Questa mossa però, secondo l’EUIPO, avrebbe solamente reso evidente che, quando la Pest Control LTD ha registrato il marchio nel 2014, Banksy “non aveva alcuna intenzione” di utilizzarlo a scopi commerciali. Solamente nel 2019, nel momento in cui la Full Color Block ha adoperato l’immagine del the flower Thrower per le sue cartoline, l’artista ha cominciato a vendere i suoi prodotti, al solo fine di non perdere il diritto di utilizzare il marchio. Infatti, per le leggi marchi di tutto il mondo, EU compresa, l’uso illecito del terzo ricorre solo se il titolare utilizza il segno da lui registrato come marchio, cioè lo appone su prodotti che commercializza.
Anonimato sì, anonimato no…il diritto del marchio
Per l’EUIPO, l’intento di Banksy “non era quello di usare il marchio per mettere in vendita beni e per ritagliarsi una nicchia del mercato, ma solo quella di aggirare la legge. Queste azioni sono in contrasto con le pratiche oneste”. L’anonimato non c’entra, l’esclusiva sul marchio non è mai stata utilizzata per svolgere l’attività d’impresa a cui è preordinata e, per questo motivo, viene desunto che la registrazione sia stata compiuta in malafede.
A detta dell’Ufficio europeo, il ricorso alla normativa sul Trademark denota, in realtà, la volontà dell’artista di aggirare le leggi sul diritto d’autore, in forza delle quali Banksy “non può essere identificato come il proprietario indiscutibile dell’opera […] perché la sua identità è nascosta, e di conseguenza non si può stabilire senza contestazioni che l’artista abbia dei diritti d’autore su un’opera di street art”. L’unica possibilità è la perdita dell’anonimato, ma questo, a detta anche dell’EUIPO, “lo danneggerebbe”.
Si tratta di un verdetto ragionevole e neppure molto sorprendente, che si è limitato a ricordare che il diritto di marchio non può essere visto come surrogato del diritto d’autore, perché trattasi di discipline differenti, con finalità non coincidenti.

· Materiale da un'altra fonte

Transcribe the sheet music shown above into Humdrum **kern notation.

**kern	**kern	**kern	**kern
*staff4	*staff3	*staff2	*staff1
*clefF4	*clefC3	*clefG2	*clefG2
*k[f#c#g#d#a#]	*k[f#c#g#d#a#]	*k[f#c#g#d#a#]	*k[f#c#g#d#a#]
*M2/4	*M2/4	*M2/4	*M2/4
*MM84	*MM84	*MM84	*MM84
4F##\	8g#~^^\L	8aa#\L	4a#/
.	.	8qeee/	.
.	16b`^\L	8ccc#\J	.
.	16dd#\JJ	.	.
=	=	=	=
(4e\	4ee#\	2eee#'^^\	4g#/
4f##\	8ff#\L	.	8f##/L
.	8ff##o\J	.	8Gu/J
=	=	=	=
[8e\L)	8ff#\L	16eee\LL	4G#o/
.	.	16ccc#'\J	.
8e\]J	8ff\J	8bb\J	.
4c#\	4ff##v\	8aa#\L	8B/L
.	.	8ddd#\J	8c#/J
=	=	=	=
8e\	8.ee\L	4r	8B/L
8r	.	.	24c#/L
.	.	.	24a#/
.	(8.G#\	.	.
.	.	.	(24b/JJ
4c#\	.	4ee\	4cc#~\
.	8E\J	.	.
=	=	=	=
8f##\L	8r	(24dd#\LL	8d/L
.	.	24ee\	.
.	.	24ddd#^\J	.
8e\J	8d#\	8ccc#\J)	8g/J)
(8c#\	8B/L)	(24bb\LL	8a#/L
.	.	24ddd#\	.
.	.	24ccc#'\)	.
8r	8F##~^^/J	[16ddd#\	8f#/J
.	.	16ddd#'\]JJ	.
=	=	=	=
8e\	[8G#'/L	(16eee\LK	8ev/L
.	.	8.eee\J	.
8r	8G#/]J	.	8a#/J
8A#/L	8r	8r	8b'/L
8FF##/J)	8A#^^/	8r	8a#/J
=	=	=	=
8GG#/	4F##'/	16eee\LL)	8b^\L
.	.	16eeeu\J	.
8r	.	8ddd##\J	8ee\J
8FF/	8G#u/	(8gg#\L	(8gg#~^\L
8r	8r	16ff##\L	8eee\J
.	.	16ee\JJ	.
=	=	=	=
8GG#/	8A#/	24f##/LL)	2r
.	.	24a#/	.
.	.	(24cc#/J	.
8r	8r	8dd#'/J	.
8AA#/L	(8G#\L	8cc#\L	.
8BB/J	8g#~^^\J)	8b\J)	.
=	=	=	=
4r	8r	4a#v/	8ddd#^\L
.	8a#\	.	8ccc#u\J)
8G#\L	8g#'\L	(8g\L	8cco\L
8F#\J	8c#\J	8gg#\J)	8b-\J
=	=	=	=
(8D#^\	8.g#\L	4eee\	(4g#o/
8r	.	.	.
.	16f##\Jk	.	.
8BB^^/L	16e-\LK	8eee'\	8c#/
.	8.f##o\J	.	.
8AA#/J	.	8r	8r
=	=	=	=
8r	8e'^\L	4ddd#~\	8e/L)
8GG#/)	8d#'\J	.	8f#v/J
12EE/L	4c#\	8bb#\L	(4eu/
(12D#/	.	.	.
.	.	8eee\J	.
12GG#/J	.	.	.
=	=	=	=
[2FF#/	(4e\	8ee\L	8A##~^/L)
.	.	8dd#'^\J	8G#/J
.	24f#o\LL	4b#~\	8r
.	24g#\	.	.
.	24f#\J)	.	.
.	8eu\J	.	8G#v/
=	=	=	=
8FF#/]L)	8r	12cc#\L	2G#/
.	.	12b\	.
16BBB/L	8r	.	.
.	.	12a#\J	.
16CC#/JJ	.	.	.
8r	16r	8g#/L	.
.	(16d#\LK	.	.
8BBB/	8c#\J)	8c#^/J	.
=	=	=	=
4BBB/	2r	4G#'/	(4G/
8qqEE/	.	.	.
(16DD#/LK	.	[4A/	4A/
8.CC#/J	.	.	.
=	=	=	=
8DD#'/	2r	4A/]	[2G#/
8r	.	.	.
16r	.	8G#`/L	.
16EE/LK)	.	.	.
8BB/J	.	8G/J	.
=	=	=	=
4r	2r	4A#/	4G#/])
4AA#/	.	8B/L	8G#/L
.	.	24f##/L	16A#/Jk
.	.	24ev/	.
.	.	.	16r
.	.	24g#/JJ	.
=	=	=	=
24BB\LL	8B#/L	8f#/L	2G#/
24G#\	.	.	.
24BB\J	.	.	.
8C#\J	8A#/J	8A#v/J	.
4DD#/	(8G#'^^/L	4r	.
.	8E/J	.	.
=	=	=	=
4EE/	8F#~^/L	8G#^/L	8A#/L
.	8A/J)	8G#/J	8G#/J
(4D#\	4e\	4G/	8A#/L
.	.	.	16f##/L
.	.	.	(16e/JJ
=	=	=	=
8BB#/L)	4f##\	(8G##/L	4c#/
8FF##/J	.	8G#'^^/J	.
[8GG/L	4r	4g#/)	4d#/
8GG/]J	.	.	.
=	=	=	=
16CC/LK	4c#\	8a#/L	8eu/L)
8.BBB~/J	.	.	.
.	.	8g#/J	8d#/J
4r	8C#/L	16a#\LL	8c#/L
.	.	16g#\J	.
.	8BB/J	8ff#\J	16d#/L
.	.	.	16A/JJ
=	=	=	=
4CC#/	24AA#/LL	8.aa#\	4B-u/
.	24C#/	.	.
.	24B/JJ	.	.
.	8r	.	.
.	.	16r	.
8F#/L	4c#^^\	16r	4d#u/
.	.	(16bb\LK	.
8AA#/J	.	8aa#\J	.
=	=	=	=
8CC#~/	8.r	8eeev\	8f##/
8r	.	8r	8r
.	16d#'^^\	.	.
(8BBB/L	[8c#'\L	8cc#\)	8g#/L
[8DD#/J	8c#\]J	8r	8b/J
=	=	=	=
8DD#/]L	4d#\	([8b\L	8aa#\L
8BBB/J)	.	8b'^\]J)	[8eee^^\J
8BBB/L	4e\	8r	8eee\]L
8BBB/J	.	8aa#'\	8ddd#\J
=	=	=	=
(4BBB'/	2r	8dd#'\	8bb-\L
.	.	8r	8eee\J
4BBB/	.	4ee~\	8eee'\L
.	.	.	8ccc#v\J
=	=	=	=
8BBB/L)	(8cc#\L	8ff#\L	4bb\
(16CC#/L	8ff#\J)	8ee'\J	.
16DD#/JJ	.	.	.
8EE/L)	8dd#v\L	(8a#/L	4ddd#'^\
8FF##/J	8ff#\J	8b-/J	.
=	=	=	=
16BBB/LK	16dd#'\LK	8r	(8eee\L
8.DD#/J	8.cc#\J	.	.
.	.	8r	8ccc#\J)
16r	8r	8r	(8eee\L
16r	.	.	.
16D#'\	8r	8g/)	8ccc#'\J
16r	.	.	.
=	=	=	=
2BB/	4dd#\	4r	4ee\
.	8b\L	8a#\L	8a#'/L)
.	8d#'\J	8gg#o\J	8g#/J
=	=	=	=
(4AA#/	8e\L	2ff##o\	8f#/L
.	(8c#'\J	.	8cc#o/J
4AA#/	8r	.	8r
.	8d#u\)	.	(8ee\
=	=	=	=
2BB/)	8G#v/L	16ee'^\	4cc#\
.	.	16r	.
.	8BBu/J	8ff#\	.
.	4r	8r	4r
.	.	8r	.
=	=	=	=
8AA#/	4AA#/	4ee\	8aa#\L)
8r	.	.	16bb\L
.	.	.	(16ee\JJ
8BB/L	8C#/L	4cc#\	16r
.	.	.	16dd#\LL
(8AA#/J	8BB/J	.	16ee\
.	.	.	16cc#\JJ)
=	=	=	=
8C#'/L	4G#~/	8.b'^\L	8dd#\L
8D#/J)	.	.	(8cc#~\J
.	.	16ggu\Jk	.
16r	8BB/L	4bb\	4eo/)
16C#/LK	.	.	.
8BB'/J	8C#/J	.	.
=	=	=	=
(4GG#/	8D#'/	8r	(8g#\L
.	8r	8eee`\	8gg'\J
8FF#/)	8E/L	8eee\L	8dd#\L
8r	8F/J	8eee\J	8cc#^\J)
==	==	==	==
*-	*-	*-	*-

Da un lato vi è l’esigenza di proteggere le opere frutto dell’ingegno, dall’altro quella di incentivare l’attività d’impresa.

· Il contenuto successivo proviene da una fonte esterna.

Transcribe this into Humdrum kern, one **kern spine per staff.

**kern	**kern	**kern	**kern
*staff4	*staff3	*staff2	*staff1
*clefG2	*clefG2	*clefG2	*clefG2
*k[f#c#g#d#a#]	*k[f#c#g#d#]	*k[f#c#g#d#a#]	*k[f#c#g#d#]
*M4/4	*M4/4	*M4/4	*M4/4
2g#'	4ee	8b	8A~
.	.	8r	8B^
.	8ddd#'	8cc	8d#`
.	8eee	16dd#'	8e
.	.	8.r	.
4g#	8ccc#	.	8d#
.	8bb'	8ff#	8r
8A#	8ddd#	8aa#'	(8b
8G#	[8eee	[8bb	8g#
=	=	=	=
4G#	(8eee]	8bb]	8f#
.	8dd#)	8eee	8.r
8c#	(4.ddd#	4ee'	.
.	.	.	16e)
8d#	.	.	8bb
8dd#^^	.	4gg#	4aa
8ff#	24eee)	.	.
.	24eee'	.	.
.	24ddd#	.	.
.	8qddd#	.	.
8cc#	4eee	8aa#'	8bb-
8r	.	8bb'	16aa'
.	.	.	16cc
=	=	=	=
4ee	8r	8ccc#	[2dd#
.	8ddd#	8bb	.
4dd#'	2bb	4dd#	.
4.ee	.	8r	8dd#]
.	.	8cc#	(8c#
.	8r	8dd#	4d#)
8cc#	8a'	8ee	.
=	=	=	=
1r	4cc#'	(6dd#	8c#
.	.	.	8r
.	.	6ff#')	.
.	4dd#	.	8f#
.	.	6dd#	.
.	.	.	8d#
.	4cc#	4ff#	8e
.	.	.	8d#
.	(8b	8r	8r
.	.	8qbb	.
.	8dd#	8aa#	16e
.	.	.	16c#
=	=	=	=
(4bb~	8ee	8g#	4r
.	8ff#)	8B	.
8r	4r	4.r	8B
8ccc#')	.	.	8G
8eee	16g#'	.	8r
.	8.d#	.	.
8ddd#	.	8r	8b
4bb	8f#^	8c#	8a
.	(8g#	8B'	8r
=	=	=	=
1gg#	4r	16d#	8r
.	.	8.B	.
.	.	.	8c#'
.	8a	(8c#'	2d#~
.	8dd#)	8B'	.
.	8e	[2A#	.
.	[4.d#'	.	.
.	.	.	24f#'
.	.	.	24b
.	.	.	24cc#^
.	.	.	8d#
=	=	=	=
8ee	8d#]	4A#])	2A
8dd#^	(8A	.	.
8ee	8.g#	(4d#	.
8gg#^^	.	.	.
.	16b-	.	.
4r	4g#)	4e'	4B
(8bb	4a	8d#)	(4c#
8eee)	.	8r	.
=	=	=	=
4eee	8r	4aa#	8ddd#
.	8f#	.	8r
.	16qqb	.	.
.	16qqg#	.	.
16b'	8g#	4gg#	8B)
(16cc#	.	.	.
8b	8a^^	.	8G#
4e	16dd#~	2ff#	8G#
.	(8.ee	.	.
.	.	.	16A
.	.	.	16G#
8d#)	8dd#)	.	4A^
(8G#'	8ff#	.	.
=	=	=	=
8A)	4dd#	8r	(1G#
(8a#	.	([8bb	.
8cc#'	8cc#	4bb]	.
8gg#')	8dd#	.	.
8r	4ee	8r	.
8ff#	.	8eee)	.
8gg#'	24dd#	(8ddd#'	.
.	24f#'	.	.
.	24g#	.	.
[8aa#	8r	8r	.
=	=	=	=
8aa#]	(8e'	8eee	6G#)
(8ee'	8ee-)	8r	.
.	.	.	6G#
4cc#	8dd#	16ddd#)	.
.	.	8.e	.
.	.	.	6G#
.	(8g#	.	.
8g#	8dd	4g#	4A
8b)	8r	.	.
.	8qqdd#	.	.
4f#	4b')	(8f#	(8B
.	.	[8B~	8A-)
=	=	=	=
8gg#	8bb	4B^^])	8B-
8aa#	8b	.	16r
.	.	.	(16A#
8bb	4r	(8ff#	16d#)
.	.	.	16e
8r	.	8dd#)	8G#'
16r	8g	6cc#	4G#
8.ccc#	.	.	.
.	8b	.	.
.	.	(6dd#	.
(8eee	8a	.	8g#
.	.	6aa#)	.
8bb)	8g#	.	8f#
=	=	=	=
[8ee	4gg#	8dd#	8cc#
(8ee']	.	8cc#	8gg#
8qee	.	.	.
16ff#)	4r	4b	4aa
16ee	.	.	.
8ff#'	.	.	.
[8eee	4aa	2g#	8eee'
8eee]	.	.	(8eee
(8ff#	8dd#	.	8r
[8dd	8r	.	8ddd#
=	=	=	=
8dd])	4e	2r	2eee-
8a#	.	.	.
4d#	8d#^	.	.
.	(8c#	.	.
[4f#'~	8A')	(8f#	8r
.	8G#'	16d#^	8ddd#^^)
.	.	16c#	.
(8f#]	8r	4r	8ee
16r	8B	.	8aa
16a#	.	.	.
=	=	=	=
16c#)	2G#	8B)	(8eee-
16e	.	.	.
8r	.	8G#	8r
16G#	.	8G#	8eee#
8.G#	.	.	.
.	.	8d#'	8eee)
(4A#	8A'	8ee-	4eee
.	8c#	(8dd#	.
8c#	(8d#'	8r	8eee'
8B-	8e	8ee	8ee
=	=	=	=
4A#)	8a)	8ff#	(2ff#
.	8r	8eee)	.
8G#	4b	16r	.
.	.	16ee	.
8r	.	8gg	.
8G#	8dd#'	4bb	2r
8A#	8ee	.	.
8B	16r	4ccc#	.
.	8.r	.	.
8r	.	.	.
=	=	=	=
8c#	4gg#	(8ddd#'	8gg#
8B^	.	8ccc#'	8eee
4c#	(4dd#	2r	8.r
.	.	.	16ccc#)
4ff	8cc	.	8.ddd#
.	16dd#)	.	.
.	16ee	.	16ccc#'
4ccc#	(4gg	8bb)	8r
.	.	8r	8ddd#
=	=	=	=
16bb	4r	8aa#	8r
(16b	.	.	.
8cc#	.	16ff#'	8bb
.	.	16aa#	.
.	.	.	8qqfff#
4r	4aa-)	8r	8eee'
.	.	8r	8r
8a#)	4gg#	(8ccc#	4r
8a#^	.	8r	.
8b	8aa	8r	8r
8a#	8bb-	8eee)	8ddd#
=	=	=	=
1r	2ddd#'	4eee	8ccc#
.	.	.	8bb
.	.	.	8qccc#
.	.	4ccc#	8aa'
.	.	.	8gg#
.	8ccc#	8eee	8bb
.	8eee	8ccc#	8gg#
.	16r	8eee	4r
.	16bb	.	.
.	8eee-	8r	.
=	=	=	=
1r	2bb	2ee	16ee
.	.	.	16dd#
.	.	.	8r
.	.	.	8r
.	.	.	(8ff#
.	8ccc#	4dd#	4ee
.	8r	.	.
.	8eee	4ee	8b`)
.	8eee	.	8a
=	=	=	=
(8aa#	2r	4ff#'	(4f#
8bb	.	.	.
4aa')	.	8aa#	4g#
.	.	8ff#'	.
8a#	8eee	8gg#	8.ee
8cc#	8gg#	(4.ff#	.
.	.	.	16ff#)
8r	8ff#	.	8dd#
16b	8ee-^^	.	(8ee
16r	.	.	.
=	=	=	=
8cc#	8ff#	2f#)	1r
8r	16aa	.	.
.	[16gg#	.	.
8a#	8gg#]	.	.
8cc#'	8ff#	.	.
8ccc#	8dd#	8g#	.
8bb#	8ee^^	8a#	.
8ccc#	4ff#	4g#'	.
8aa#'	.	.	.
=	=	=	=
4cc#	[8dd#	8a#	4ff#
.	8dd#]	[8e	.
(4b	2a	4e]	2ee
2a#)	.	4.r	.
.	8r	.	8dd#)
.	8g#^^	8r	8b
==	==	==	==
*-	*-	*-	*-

È chiaro che per Banksy si tratta di un duro colpo; i suoi diritti di proprietà intellettuale rischiano di non poter essere più difesi, mediante il diritto di marchio, contro terzi che vogliano utilizzare le sue immagini a fini commerciali. La sola Full Color Block non ha perso tempo e ha già contestato i marchi di altre sei opere.